_SERIE DI ESERCIZI_:
1 - Rispondi alle domande sul brano:
(a) In quali contesti l'aggregazione è definita fondamentale?
(b) Dove si sono svolti gli eventi con la partecipazione di maghi?
(c) Chi si è esibito alla tendopoli di Arquata?
2 - Riprendi il brano su ActionAid nei territori terremotati e prosegui dopo l'ultima frase riportata.

_BRANO DI LETTURA_:
L’aggregazione è fondamentale in contesti così isolati, dispersi, quando tutto sembra essere lontano e tutto crolla intorno a te.

Assolutamente sì. E’ importante creare occasioni di aggregazioni e di incontro. Anche con piccoli eventi che abbiamo organizzato negli ultimi due mesi, come quelli all’interno di edifici scolastici marchigiani con la partecipazione di maghi, o coinvolgendo amici di ActionAid Italia, come Andrea Satta dei Têtes de Bois, che si è esibito alla tendopoli di Arquata.

Qual è la progettualità che ActionAid mette in campo nei territori terremotati, a medio e lungo termine?

Dati delle coordinate dei punti chiave:
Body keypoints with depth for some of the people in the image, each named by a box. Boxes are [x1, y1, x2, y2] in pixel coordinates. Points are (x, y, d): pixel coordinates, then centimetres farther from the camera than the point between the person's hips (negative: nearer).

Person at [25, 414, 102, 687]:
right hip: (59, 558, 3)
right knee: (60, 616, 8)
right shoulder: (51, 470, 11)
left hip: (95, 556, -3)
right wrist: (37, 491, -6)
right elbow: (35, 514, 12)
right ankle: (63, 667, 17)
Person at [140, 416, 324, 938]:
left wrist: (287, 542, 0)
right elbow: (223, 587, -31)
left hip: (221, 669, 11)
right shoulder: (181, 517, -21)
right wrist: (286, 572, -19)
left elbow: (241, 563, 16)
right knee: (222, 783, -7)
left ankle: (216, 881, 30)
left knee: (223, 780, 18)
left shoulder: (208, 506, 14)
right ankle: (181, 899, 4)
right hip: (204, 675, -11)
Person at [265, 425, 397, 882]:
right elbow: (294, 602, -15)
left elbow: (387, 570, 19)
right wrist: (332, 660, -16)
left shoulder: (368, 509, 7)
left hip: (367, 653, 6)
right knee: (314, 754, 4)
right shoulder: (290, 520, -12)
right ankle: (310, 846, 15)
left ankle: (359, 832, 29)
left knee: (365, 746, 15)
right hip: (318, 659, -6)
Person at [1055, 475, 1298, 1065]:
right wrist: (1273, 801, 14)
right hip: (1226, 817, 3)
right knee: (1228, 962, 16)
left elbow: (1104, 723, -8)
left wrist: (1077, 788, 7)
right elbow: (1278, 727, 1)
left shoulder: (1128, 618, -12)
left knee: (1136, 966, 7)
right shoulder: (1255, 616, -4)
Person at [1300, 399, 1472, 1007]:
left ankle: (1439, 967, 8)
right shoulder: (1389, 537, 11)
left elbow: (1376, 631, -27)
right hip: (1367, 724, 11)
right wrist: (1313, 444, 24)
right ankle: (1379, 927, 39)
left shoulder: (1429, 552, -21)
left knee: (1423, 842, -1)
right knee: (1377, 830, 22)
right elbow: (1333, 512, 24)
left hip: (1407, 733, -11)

_SOLUZIONI PER ESERCIZIO_:
1 -
(a) In contesti così isolati e dispersi, quando tutto sembra essere lontano e tutto crolla intorno.
(b) All'interno di edifici scolastici marchigiani.
(c) Andrea Satta dei Têtes de Bois.

2 -
Siamo tra le organizzazioni a cui il Ministero dell’Istruzione (Miur) ha chiesto supporto per il riavvio delle attività scolastiche nei comuni colpiti ad agosto, avendo riconosciuto il nostro lavoro pregresso nelle scuole in altri territori italiani. Per questo ci siamo concentrati sui plessi scolastici di Arquata (che fa parte dell’istituto comprensivo di Acquasanta Terme) e di Montegallo, che fa capo all’istituto di Roccafluvione. Con loro abbiamo favorito uno scambio paritario di insegnanti delle scuole dell’Aquila (penalizzate dal terremoto del 2009) e di colleghi e colleghe di Arquata, con l’obiettivo di condividere metodologie didattiche adeguate al riavvio dell’anno scolastico dopo lo shock del terremoto, ed in condizioni critiche anche dal punto di vista pratico. Lavoriamo all’interno di una task force di associazioni, la stessa che ha coordinato la ri-allocazione di studenti e studentesse dopo il sisma del 2009 in Abruzzo.

Tutto questo si chiama semplicemente ricostruzione sociale.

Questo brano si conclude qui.